記事は登山家・岩崎元郎さんが連載してきた「悠々山歩き」の最終回のものです。記事によると一歳年齢を加える毎に体力は1%減少し、仮に20歳の時の体力を100とすると70歳では半分になっているそうです。
岩崎さんは70歳の人には「もう少し歩きましょうよ」と声をかけることができるが、80歳の人には無理に勧めることはできないと言います。そして「80歳の人にはスキーを勧めるというアイディアがひらめいた」といいます。
なぜなら「登山は重力に抗(あらが)うスポーツだけれど、スキーは重力に体を預けるスポーツ」だからです。
リフトを使って高いところに登りあとは重力を味方にして滑り降りるだけですから、スキーは登山より長く楽しめるスポーツであることは間違いありません。
ただし80歳でもできるスキーですが、80歳から始めるよりはもっと若い時から始めた方が良いことは間違いありません。

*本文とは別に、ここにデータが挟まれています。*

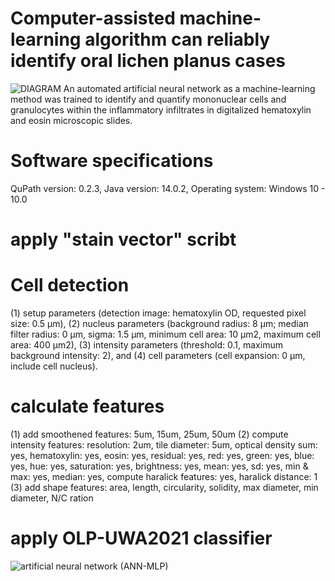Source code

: # Computer-assisted machine-learning algorithm can reliably identify oral lichen planus cases 
![DIAGRAM](https://user-images.githubusercontent.com/81205303/112099558-b7591000-8bde-11eb-8a3b-91df0d5381aa.png)
An automated artificial neural network as a machine-learning method was trained to identify and quantify mononuclear cells and granulocytes within the inflammatory infiltrates in digitalized hematoxylin and eosin microscopic slides. 
# Software specifications
QuPath version: 0.2.3, Java version: 14.0.2, Operating system: Windows 10  -  10.0
# apply "stain vector" scribt
# Cell detection
(1) setup parameters (detection image: hematoxylin OD, requested pixel size: 0.5 μm), (2) nucleus parameters (background radius: 8 μm; median filter radius: 0 μm, sigma: 1.5 μm, minimum cell area: 10 μm2, maximum cell area: 400 μm2), (3) intensity parameters (threshold: 0.1, maximum background intensity: 2), and (4) cell parameters (cell expansion: 0 µm, include cell nucleus). 
# calculate features
(1) add smoothened features: 5um, 15um, 25um, 50um (2) compute intensity features: resolution: 2um, tile diameter: 5um, optical density sum: yes, hematoxylin: yes, eosin: yes, residual: yes, red: yes, green: yes, blue: yes, hue: yes, saturation: yes, brightness: yes, mean: yes, sd: yes, min & max: yes, median: yes, compute haralick features: yes, haralick distance: 1 (3) add shape features: area, length, circularity, solidity, max diameter, min diameter, N/C ration
# apply OLP-UWA2021 classifier 
![artificial neural network (ANN-MLP)](https://user-images.githubusercontent.com/81205303/112100290-dad08a80-8bdf-11eb-9edc-df903338e4c4.jpg)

上手く滑ることができるようになる必要はありませんが、基本をマスターしてスキーを働かせるような滑りができると安全で無駄な体力を消耗しないスキーを楽しむことができます。
この点から私も山仲間にスキーを勧めているのですが、ただし全員が賛成してくれている訳ではありません。
中には「自然を楽しむのは好きだが、スキーは嫌いなので山登りをしている」という人もいるからです。
そんな人には「クロスカントリースキーから始めよう」などと色々手管を使っているのですが、必ずしも成果は上がりません。
長寿命化の時代、健康でいつまでも体を動かし、自然を楽しむスポーツを続けたいものですが、そのためにはどこかで少し飛び越えないといけないギャップがあるようです。ギャップを飛ぶなら若い時の方が良いと思うのですが、無理強いする話でもないので悩んでいるところです。